***** INPUT *****

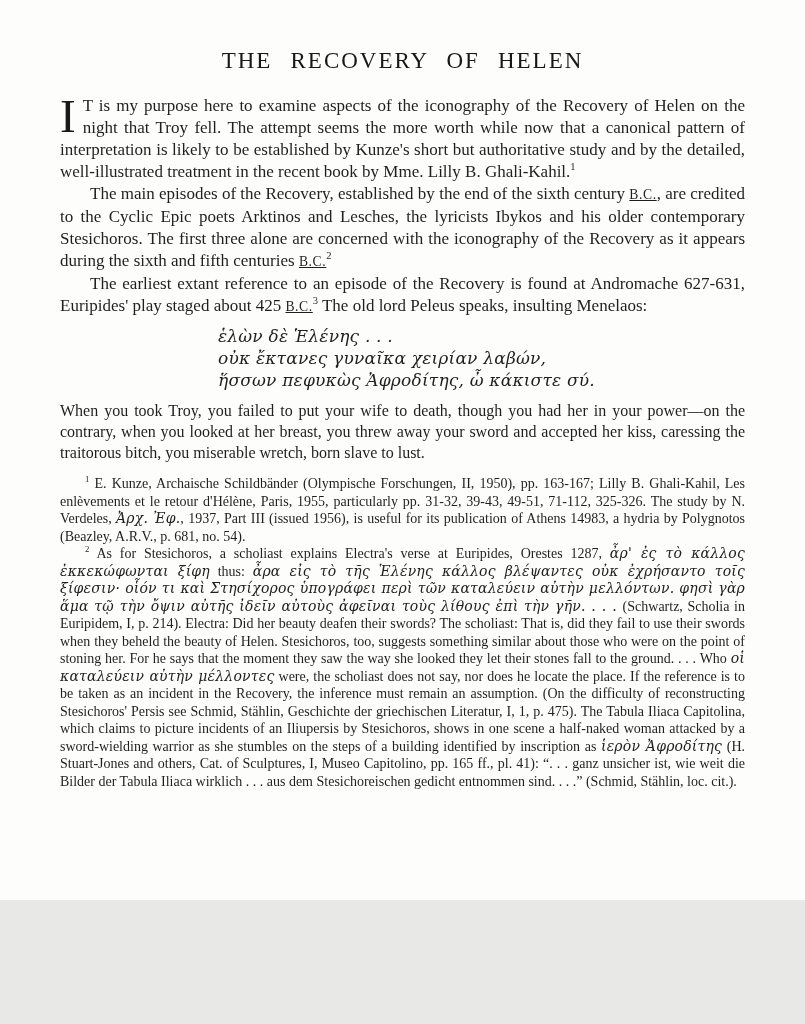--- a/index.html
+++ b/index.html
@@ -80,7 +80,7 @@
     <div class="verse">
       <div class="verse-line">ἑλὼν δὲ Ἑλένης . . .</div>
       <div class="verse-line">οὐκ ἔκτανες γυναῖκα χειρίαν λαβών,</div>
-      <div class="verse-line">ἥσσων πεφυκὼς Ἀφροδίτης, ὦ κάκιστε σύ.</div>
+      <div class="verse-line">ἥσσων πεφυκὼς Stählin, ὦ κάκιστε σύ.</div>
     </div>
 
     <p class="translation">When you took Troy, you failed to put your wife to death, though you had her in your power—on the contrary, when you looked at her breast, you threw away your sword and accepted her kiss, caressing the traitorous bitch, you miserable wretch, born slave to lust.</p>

*****
***** INPUT *****

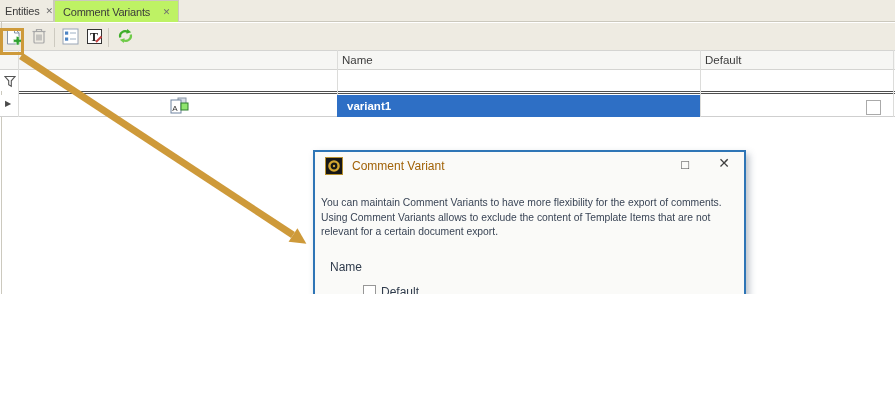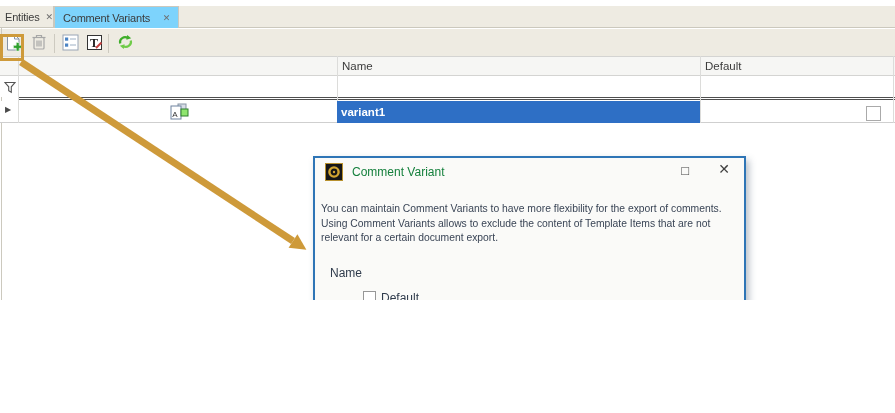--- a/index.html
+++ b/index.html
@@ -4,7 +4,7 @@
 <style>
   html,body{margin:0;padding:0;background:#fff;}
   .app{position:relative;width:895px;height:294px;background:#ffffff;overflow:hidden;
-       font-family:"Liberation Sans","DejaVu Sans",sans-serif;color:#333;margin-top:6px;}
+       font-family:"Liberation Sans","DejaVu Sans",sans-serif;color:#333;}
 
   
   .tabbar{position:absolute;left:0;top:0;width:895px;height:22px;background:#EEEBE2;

*****

» PROBLEM REQUIREMENTS: From the entries above, copy out every line where the string "class" appears.

» ANSWER TO THIS PROBLEM:
     <div class="verse">
       <div class="verse-line">ἑλὼν δὲ Ἑλένης . . .</div>
       <div class="verse-line">οὐκ ἔκτανες γυναῖκα χειρίαν λαβών,</div>
-      <div class="verse-line">ἥσσων πεφυκὼς Ἀφροδίτης, ὦ κάκιστε σύ.</div>
+      <div class="verse-line">ἥσσων πεφυκὼς Stählin, ὦ κάκιστε σύ.</div>
     <p class="translation">When you took Troy, you failed to put your wife to death, though you had her in your power—on the contrary, when you looked at her breast, you threw away your sword and accepted her kiss, caressing the traitorous bitch, you miserable wretch, born slave to lust.</p>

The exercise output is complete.